** HOW TO COMPLETE THIS TASK **
Write out exactly the lines of the entries below, from the first through the line containing "253 238 1450.5", and nothing beyond them.
=== MATERIAL SHOWN ===
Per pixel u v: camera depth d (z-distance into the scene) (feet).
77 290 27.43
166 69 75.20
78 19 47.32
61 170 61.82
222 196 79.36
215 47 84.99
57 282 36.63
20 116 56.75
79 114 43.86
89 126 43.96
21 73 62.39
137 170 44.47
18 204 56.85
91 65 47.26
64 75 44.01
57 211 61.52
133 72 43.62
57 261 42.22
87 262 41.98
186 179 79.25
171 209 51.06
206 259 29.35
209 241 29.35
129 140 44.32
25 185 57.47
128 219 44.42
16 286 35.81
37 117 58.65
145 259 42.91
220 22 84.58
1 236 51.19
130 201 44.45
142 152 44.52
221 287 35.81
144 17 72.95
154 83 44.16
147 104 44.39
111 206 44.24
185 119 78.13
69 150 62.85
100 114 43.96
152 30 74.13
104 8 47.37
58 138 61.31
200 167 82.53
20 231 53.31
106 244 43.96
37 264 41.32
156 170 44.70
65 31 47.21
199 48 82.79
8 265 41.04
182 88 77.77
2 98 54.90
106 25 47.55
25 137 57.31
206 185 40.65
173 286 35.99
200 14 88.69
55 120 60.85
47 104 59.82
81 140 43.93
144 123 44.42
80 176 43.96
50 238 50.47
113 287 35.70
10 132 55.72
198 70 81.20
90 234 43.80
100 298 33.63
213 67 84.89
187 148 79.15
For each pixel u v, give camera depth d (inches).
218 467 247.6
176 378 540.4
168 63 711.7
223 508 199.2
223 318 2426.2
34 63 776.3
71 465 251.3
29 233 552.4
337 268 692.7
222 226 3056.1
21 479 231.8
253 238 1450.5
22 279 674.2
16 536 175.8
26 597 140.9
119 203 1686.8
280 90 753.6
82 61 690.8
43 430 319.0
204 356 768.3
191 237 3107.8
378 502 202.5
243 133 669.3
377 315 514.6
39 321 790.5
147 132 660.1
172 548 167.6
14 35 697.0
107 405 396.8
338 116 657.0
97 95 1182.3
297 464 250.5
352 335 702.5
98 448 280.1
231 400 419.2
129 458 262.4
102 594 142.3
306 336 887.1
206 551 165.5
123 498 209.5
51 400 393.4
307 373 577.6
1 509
===
** SOLUTION FOR THIS EXERCISE **
Per pixel u v: camera depth d (z-distance into the scene) (feet).
77 290 27.43
166 69 75.20
78 19 47.32
61 170 61.82
222 196 79.36
215 47 84.99
57 282 36.63
20 116 56.75
79 114 43.86
89 126 43.96
21 73 62.39
137 170 44.47
18 204 56.85
91 65 47.26
64 75 44.01
57 211 61.52
133 72 43.62
57 261 42.22
87 262 41.98
186 179 79.25
171 209 51.06
206 259 29.35
209 241 29.35
129 140 44.32
25 185 57.47
128 219 44.42
16 286 35.81
37 117 58.65
145 259 42.91
220 22 84.58
1 236 51.19
130 201 44.45
142 152 44.52
221 287 35.81
144 17 72.95
154 83 44.16
147 104 44.39
111 206 44.24
185 119 78.13
69 150 62.85
100 114 43.96
152 30 74.13
104 8 47.37
58 138 61.31
200 167 82.53
20 231 53.31
106 244 43.96
37 264 41.32
156 170 44.70
65 31 47.21
199 48 82.79
8 265 41.04
182 88 77.77
2 98 54.90
106 25 47.55
25 137 57.31
206 185 40.65
173 286 35.99
200 14 88.69
55 120 60.85
47 104 59.82
81 140 43.93
144 123 44.42
80 176 43.96
50 238 50.47
113 287 35.70
10 132 55.72
198 70 81.20
90 234 43.80
100 298 33.63
213 67 84.89
187 148 79.15
For each pixel u v, give camera depth d (inches).
218 467 247.6
176 378 540.4
168 63 711.7
223 508 199.2
223 318 2426.2
34 63 776.3
71 465 251.3
29 233 552.4
337 268 692.7
222 226 3056.1
21 479 231.8
253 238 1450.5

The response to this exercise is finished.